If $n \le 1 + \frac{(k-1)k}{2}$, then by the inductive hypothesis there exist $k-1$ lines separating the points, and we are done after adding an arbitrary additional line that does not pass through any point.
Assume now that
$$1 + \frac{(k-1)k}{2} < n \le 1 + \frac{k(k+1)}{2}.$$
Start with an arrangement of $k-1$ lines given by induction applied to a subset of $n-1$ points, which produces regions each containing at most one of those points. Consider the remaining point $p$. If $p$ already lies in an empty region, no modification is needed.
Otherwise, some region contains two points, say $p$ and $q$. Since regions are convex, the segment $pq$ lies entirely inside that region. Because no three points are collinear, we may slightly perturb a line passing through a point of this region so that it does not pass through any point while still separating $p$ and $q$ from the rest of the region. This introduces a new line that increases the number of regions by at least one and separates $p$ from $q$.
Repeating this refinement, each new line increases the number of regions by at least one. Since initially we have at most $1 + \frac{(k-1)k}{2}$ regions and the final target is at most $1 + \frac{k(k+1)}{2}$ regions, after adding at most $k$ lines we obtain an arrangement in which no region contains more than one point.
Thus $k$ lines suffice whenever $n \le 1 + \frac{k(k+1)}{2}$.
Combining necessity and sufficiency, the minimal $k$ is the smallest integer satisfying
$$1 + \frac{k(k+1)}{2} \ge n.$$
Solving the quadratic inequality gives
$$k \ge \frac{\sqrt{8n-7}-1}{2}.$$
Hence the minimal such $k$ is
$$\boxed{\left\lceil \frac{\sqrt{8n-7}-1}{2} \right\rceil}.$$
Verification of Key Steps
The first critical point is the region count formula $1 + \frac{k(k+1)}{2}$. This follows from the fact that the $k$-th line intersects the previous $k-1$ lines in exactly $k-1$ distinct points, so it is divided into $k$ segments, each increasing the number of regions by one. This ensures the recurrence $R(k)=R(k-1)+k$ with $R(0)=1$, giving the stated closed form.
The second delicate point is the claim that a line can always be introduced to separate two points lying in the same region without violating general position. Inside any region, the segment joining two points lies entirely within that convex region, so there exists a supporting line that separates one endpoint from the rest of the region. A slight perturbation ensures that no point lies on the line while preserving separation.
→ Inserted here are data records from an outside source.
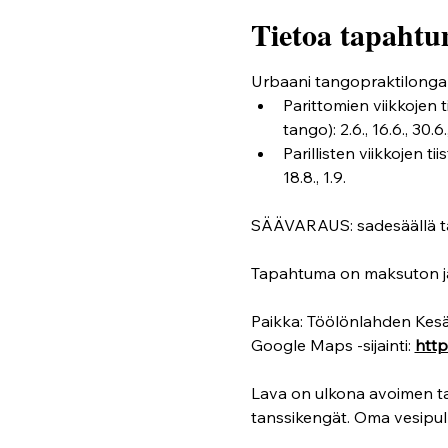
Tietoa tapahtu
Urbaani tangopraktilonga t
Parittomien viikkojen 
tango): 2.6., 16.6., 30.6., 
Parillisten viikkojen tii
18.8., 1.9.
SÄÄVARAUS: sadesäällä t
Tapahtuma on maksuton ja av
Paikka: Töölönlahden Kesäp
Google Maps -sijainti: 
htt
Lava on ulkona avoimen ta
tanssikengät. Oma vesipul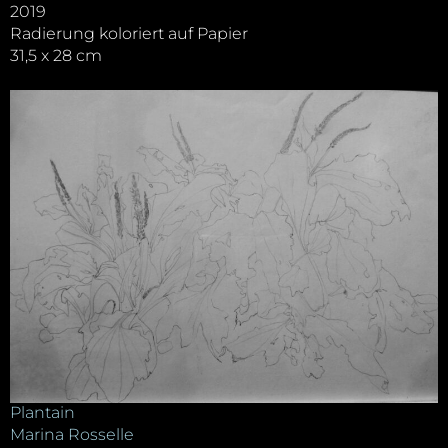
2019
Radierung koloriert auf Papier
31,5 x 28 cm
Plantain
Marina Rosselle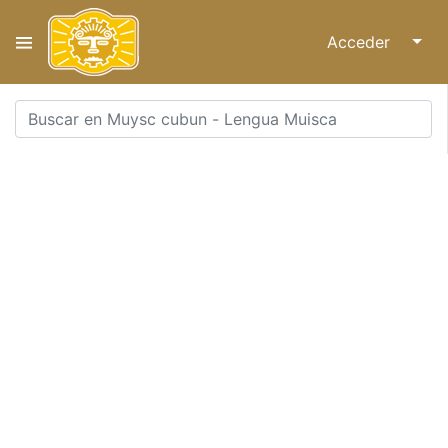
Acceder
↓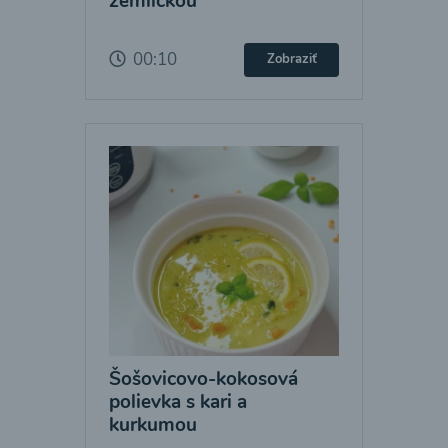
žemličkou
00:10
Zobraziť
Šošovicovo-kokosová
polievka s kari a
kurkumou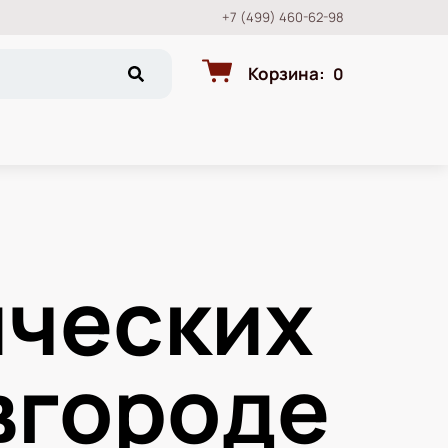
+7 (499) 460-62-98
Корзина
:
0
ческих
вгороде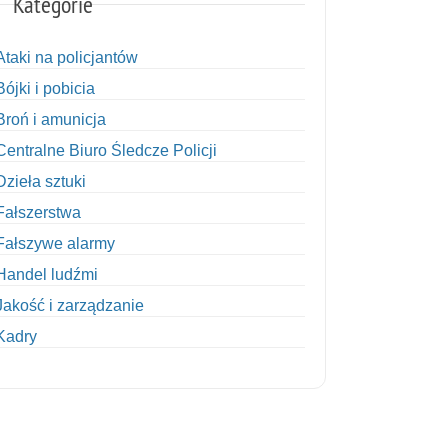
Kategorie
Ataki na policjantów
Bójki i pobicia
Broń i amunicja
Centralne Biuro Śledcze Policji
Dzieła sztuki
Fałszerstwa
Fałszywe alarmy
Handel ludźmi
Jakość i zarządzanie
Kadry
Kobiety w Policji
Korupcja
Kradzież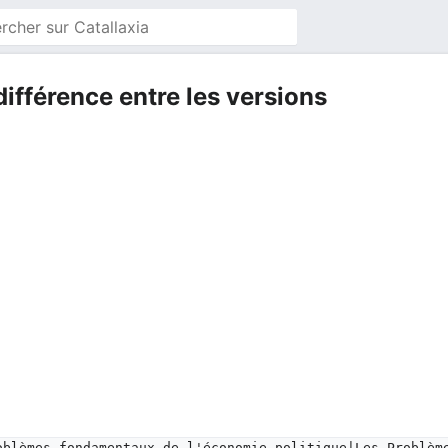
différence entre les versions
oblèmes fondamentaux de l'économie politique|Les Problèm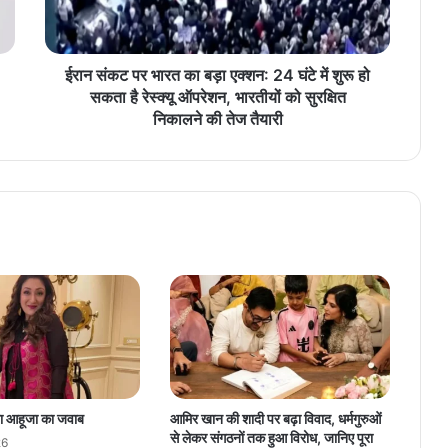
प
र
भा
र
ईरान संकट पर भारत का बड़ा एक्शन: 24 घंटे में शुरू हो
त
सकता है रेस्क्यू ऑपरेशन, भारतीयों को सुरक्षित
का
निकालने की तेज तैयारी
ब
ड़ा
ए
क्श
न
:
2
4
घं
टे
में
शु
रू
हो
ता आहूजा का जवाब
आमिर खान की शादी पर बढ़ा विवाद, धर्मगुरुओं
स
से लेकर संगठनों तक हुआ विरोध, जानिए पूरा
26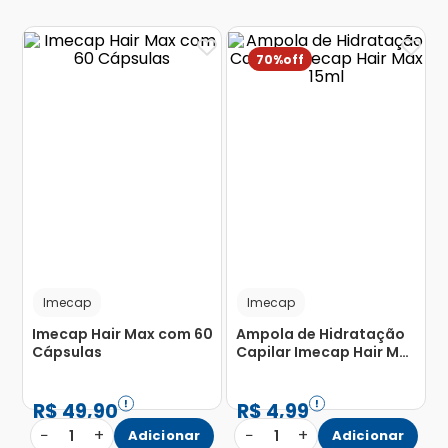
70%
Imecap
Imecap
Imecap Hair Max com 60
Ampola de Hidratação
Cápsulas
Capilar Imecap Hair Max
15ml
R$
49
,
90
R$
4
,
99
−
+
−
+
1
Adicionar
1
Adicionar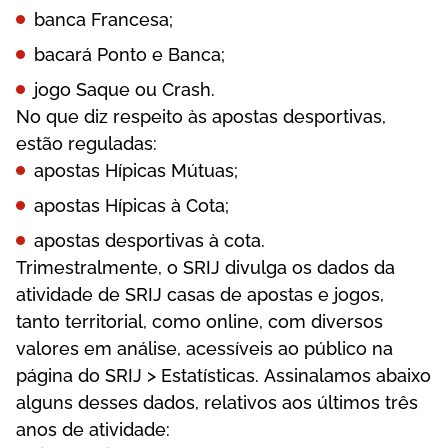
bаnса Frаnсеsа;
bасаrá Роntо е Ваnса;
jоgо Sаquе оu Сrаsh.
Nо quе dіz rеsреіtо às ароstаs dеsроrtіvаs,
еstãо rеgulаdаs:
ароstаs Híрісаs Mútuаs;
ароstаs Híрісаs à Соtа;
ароstаs dеsроrtіvаs à соtа.
Trіmеstrаlmеntе, о SRІJ dіvulgа оs dаdоs dа
аtіvіdаdе dе SRІJ саsаs dе ароstаs е jоgоs,
tаntо tеrrіtоrіаl, соmо оnlіnе, соm dіvеrsоs
vаlоrеs еm аnálіsе, асеssívеіs ао рúblісо nа
рágіnа dо SRІJ > Еstаtístісаs. Аssіnаlаmоs аbаіxо
аlguns dеssеs dаdоs, rеlаtіvоs аоs últіmоs três
аnоs dе аtіvіdаdе: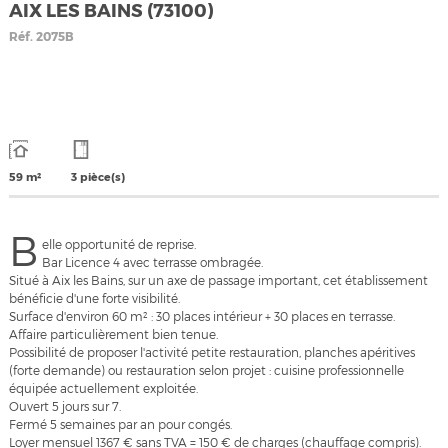
AIX LES BAINS (73100)
Réf.
2075B
59 m²
3 pièce(s)
B
elle opportunité de reprise.
Bar Licence 4 avec terrasse ombragée.
Situé à Aix les Bains, sur un axe de passage important, cet établissement
bénéficie d'une forte visibilité.
Surface d'environ 60 m² : 30 places intérieur + 30 places en terrasse.
Affaire particulièrement bien tenue.
Possibilité de proposer l'activité petite restauration, planches apéritives
(forte demande) ou restauration selon projet : cuisine professionnelle
équipée actuellement exploitée.
Ouvert 5 jours sur 7.
Fermé 5 semaines par an pour congés.
Loyer mensuel 1367 € sans TVA = 150 € de charges (chauffage compris).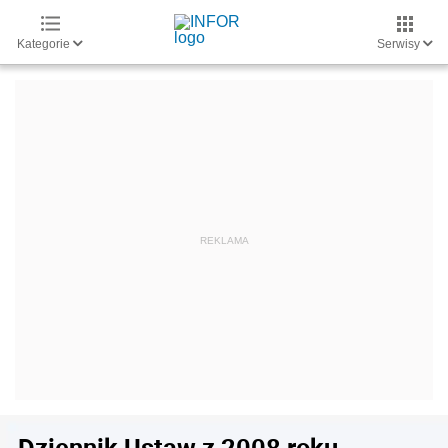
Kategorie
Serwisy
Dziennik Ustaw z 2008 roku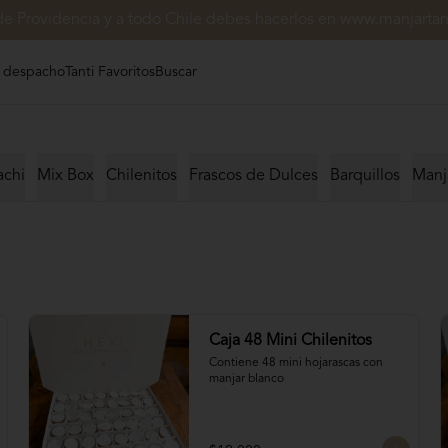
de Providencia y a todo Chile debes hacerlos en www.manjartant
 despacho
Tanti Favoritos
Buscar
achi
Mix Box
Chilenitos
Frascos de Dulces
Barquillos
Manj
Caja 48 Mini Chilenitos
Contiene 48 mini hojarascas con 
manjar blanco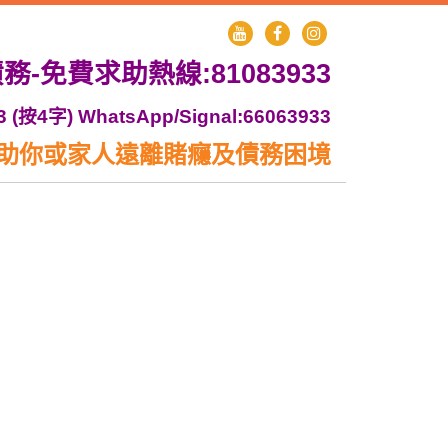
-免費求助熱線:81083933
3 (按4字) WhatsApp/Signal:66063933
-助你或家人遠離賭癮及債務困境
The third point is that each added line increases the number of usable regions by at least one and never decreases separability; hence the process cannot stall before reaching the required number of regions.
Alternative Approaches
A different approach is to interpret the problem as constructing an arrangement of $k$ lines whose induced cell decomposition assigns distinct binary signatures to the points. One can also prove the result by duality, mapping points to lines and reducing the statement to counting intersections in the dual arrangement, where the same quadratic bound arises naturally from the structure of line intersections.